Copy out the results-of-operations discussion below word for word, in full.

## Selected passage
★ ★ ★ ★

ITEM 2. MANAGEMENT'S DISCUSSION AND ANALYSIS OF FINANCIAL CONDITION AND RESULTS
        OF OPERATIONS
 
RESULTS OF OPERATIONS:
 
  Due to the nature of the Company's historical business activities, revenues
and earnings have varied significantly reflecting the results of real estate and
other asset sales as well as the amount and timing of development activities. In
addition, Reading International is acquiring properties and entering into leases
for sites in Australia which it will develop into motion picture theaters. Until
the theaters have been constructed and are placed in operation, Reading
International will have no material revenues and can be expected to generate
losses. Accordingly, period-to-period comparisons of operating results are not
anticipated to be indicative of future financial results. Theater operating
results are seasonal and only include the results of the Angelika from the date
of acquisition, August 27. Accordingly theater operating results included in the
nine-month period ended September 30, 1996 may not be indicative of annual
theater operating results.
 
  Revenues in the nine-month period ended September 30, 1996 increased
$1,643,000 to $17,322,000 from $15,679,000 in the corresponding nine-month
period last year. The increase was due in part to a $485,000 increase in theater
revenues recorded by Cine Vista (which 4% increase resulted from higher box
office revenues at existing theaters and the opening of a new 8-screen theater
in late 1995), the inclusion of $808,000 in Angelika theater revenues subsequent
to its acquisition and equity earnings of $1,475,000 from the Company's
investment in Citadel. (See Note 4). The current period revenue increases were
partially offset by a $317,000 decrease in "Interest and dividend" revenues and
an $806,000 decrease in "Other" revenues. The decrease in "Interest and
dividend" revenues was due to lower balances of investable funds due to the 1996
contributions to Reading International, the purchase of the Angelika and the
purchase of the Citadel Common Stock.

★ ★ ★ ★

## Record extracts
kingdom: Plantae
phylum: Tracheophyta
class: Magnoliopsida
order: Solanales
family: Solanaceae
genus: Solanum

★ ★ ★ ★

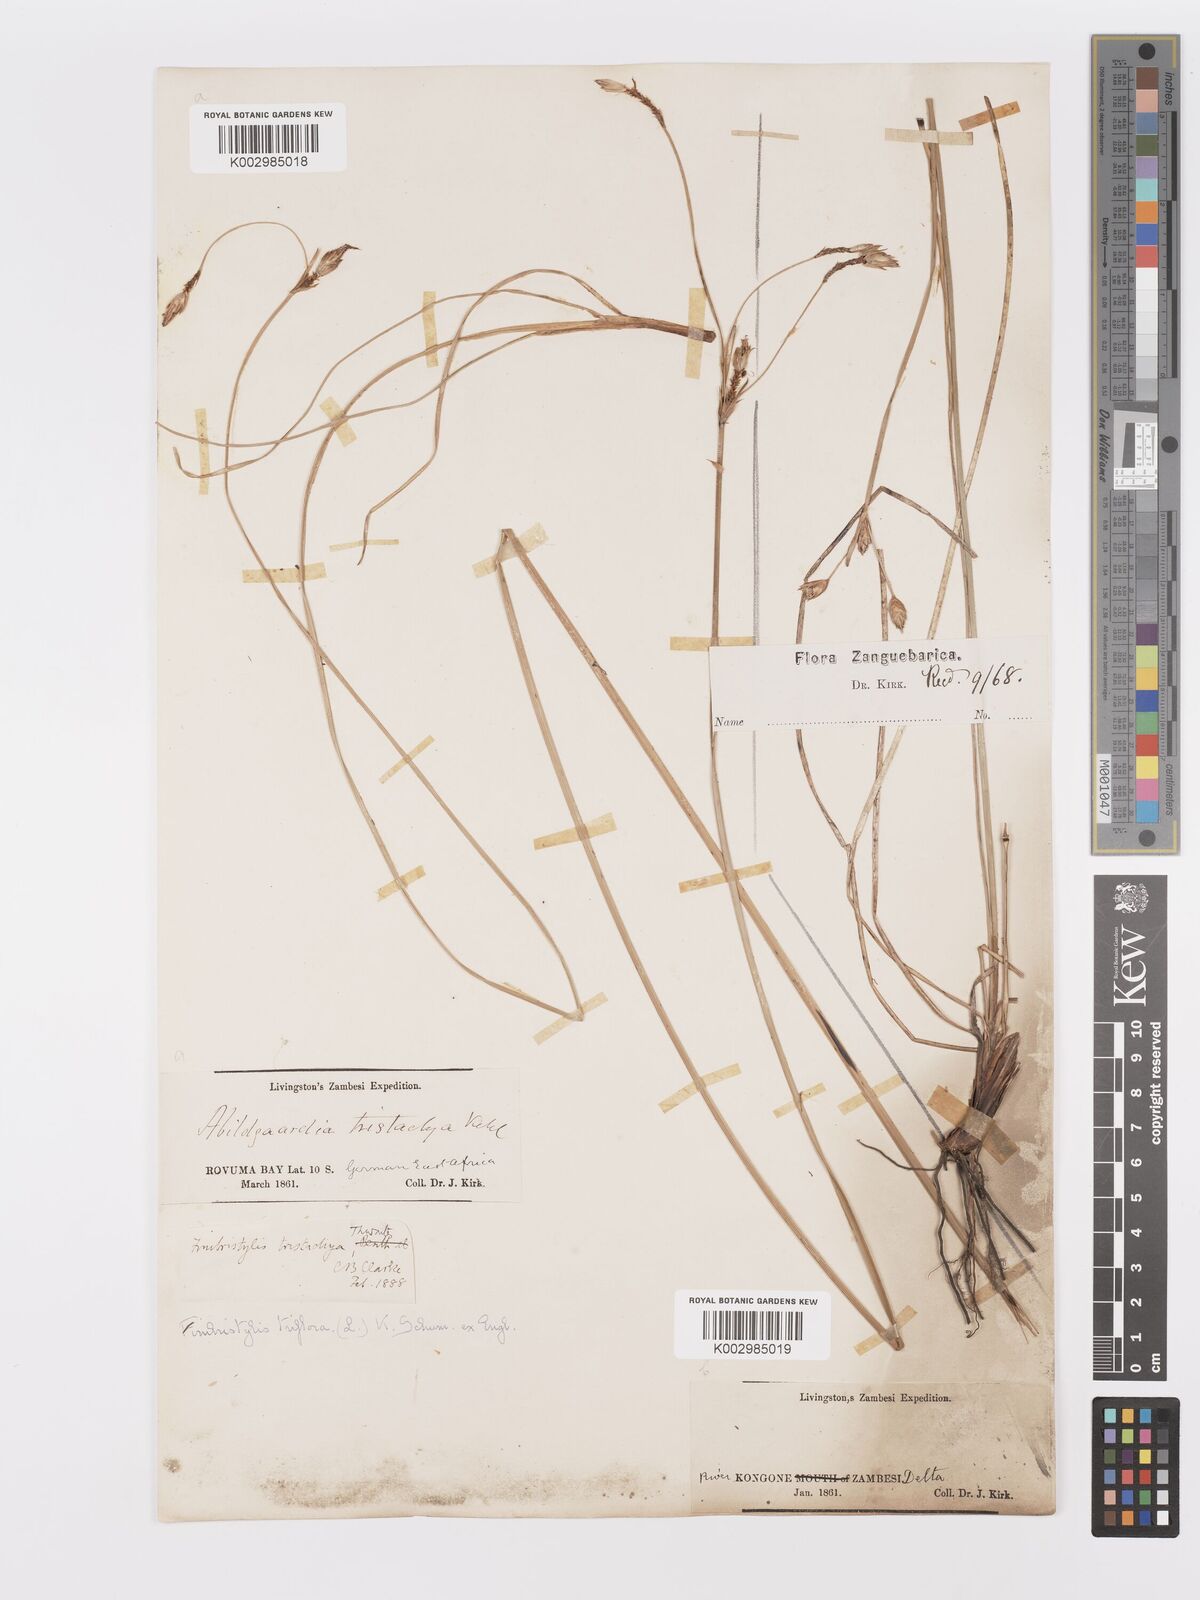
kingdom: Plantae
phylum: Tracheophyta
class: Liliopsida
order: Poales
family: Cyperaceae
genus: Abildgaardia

★ ★ ★ ★

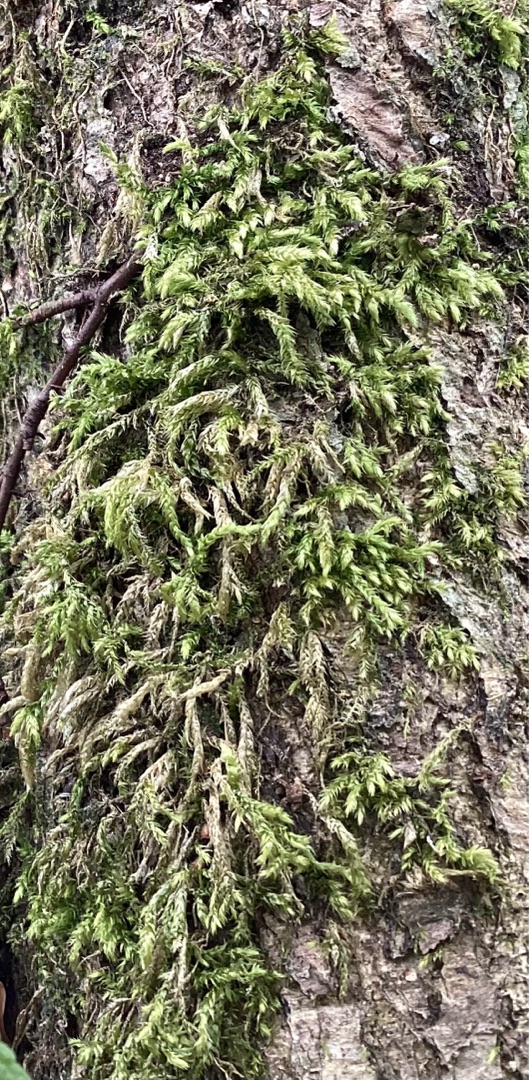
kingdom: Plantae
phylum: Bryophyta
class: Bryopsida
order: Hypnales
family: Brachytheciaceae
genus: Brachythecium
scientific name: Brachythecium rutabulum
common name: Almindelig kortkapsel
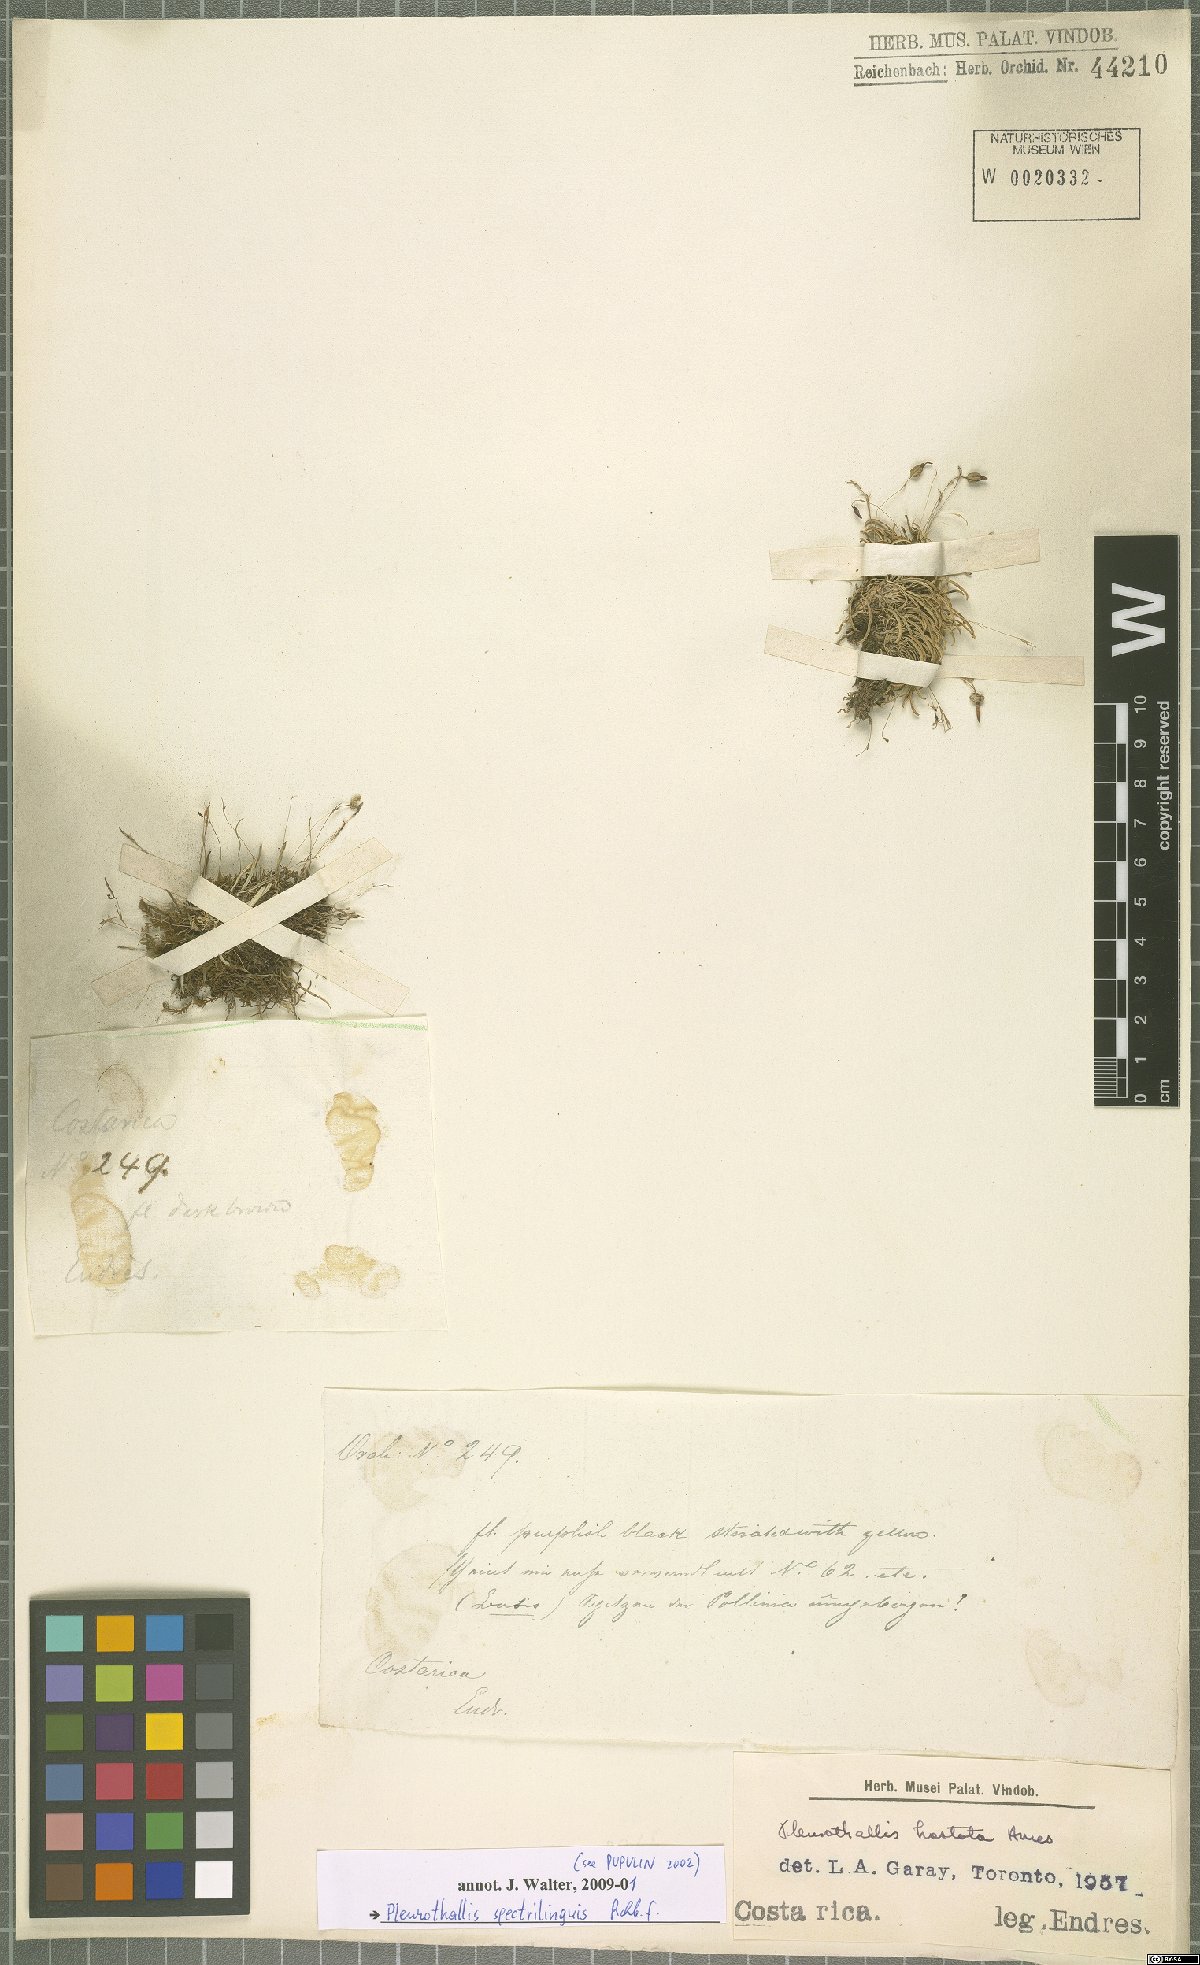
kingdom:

★ ★ ★ ★

## Result for this exercise
ITEM 2. MANAGEMENT'S DISCUSSION AND ANALYSIS OF FINANCIAL CONDITION AND RESULTS
        OF OPERATIONS
 
RESULTS OF OPERATIONS:
 
  Due to the nature of the Company's historical business activities, revenues
and earnings have varied significantly reflecting the results of real estate and
other asset sales as well as the amount and timing of development activities. In
addition, Reading International is acquiring properties and entering into leases
for sites in Australia which it will develop into motion picture theaters. Until
the theaters have been constructed and are placed in operation, Reading
International will have no material revenues and can be expected to generate
losses. Accordingly, period-to-period comparisons of operating results are not
anticipated to be indicative of future financial results. Theater operating
results are seasonal and only include the results of the Angelika from the date
of acquisition, August 27. Accordingly theater operating results included in the
nine-month period ended September 30, 1996 may not be indicative of annual
theater operating results.
 
  Revenues in the nine-month period ended September 30, 1996 increased
$1,643,000 to $17,322,000 from $15,679,000 in the corresponding nine-month
period last year. The increase was due in part to a $485,000 increase in theater
revenues recorded by Cine Vista (which 4% increase resulted from higher box
office revenues at existing theaters and the opening of a new 8-screen theater
in late 1995), the inclusion of $808,000 in Angelika theater revenues subsequent
to its acquisition and equity earnings of $1,475,000 from the Company's
investment in Citadel. (See Note 4). The current period revenue increases were
partially offset by a $317,000 decrease in "Interest and dividend" revenues and
an $806,000 decrease in "Other" revenues. The decrease in "Interest and
dividend" revenues was due to lower balances of investable funds due to the 1996
contributions to Reading International, the purchase of the Angelika and the
purchase of the Citadel Common Stock.